The 25-µm coronal brain sections were rinsed twice in PBS, incubated in 0.2% Triton X-100 for 30 min at RT and rinsed three times with 0.5% bovine serum albumin (BSA) in 1× PBS for blocking. The brain sections were then incubated overnight at 4 °C with primary antibody: mouse anti-tyrosine hydroxylase (TH, 1:2000 dilution for brain tissue, Pel-freez, Rogers, AR, USA), rinsed three times in 0.5% BSA in 1× PBS and incubated with the appropriate biotinylated secondary antibody and avidinebiotin complex (Elite Kit; Vector Laboratories, Burlingame, CA, USA) for 1 h at RT. Bound antibodies were visualized by incubating with 0.05% diaminobenzidine-HCl and 0.003% hydrogen peroxide in 0.1M PB. Immunostained cells were analysed by bright-field microscopy [34].

4.12. Statistical Analysis

Results were presented as a comparison of average ± standard deviation (SD).

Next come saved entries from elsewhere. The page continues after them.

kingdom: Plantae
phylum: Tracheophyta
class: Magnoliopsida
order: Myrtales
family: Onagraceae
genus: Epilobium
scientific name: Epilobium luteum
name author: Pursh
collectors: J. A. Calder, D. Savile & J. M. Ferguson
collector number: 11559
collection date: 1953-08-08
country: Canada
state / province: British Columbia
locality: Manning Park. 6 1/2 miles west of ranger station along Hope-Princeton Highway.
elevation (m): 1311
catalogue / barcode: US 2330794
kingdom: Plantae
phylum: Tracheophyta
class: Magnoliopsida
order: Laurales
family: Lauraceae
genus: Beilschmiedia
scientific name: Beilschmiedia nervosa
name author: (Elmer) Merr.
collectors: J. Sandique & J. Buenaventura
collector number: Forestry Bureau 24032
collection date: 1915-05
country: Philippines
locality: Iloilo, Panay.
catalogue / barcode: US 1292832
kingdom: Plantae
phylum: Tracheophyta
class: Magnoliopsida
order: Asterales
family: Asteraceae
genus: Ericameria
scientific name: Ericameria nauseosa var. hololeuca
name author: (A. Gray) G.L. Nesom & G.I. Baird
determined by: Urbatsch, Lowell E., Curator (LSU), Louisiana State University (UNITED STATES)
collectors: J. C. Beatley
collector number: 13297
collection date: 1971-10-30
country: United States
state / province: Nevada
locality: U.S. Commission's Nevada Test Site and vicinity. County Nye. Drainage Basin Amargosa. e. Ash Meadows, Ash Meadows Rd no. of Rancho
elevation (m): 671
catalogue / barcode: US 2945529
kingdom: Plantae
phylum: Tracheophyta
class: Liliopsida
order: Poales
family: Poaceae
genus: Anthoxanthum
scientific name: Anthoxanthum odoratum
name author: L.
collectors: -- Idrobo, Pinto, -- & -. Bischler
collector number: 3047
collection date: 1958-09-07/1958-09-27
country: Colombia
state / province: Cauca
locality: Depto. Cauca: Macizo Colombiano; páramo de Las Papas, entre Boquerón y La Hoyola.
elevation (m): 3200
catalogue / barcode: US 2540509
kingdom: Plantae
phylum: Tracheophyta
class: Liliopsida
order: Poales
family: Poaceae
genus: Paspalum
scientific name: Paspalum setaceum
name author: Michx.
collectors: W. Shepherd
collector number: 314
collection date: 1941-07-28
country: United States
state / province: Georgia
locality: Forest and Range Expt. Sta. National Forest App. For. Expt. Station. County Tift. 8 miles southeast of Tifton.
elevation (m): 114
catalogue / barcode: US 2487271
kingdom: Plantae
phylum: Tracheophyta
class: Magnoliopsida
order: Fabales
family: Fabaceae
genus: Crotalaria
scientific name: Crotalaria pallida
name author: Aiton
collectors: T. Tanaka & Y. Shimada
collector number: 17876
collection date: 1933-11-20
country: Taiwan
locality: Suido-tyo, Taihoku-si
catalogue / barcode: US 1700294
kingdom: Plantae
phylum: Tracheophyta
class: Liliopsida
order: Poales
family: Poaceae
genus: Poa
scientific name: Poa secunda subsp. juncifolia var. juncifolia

Results obtained from behavioural data tested for normal distribution assumption and one-way Analysis of Variance (ANOVA) were used, followed by multiple post hoc comparisons among groups were made using Tukey’s or Bonferroni test. A p-value of <0.001 was considered significant. Data were analysed using SPSS version 22.0.

5. Conclusions

In conclusion, we have demonstrated that the intranasal delivery of DPSCs decreased brain lesion volume by promoting the formation of a ‘neurogenic niche’, ultimately leading to reconstruction of the Substantia nigra pars compacta. The intranasal approach enriched cell delivery to the brain, optimizing its therapeutic potential by protecting against dopaminergic neuronal degeneration, which is evident in the significant improvement of host neurological function.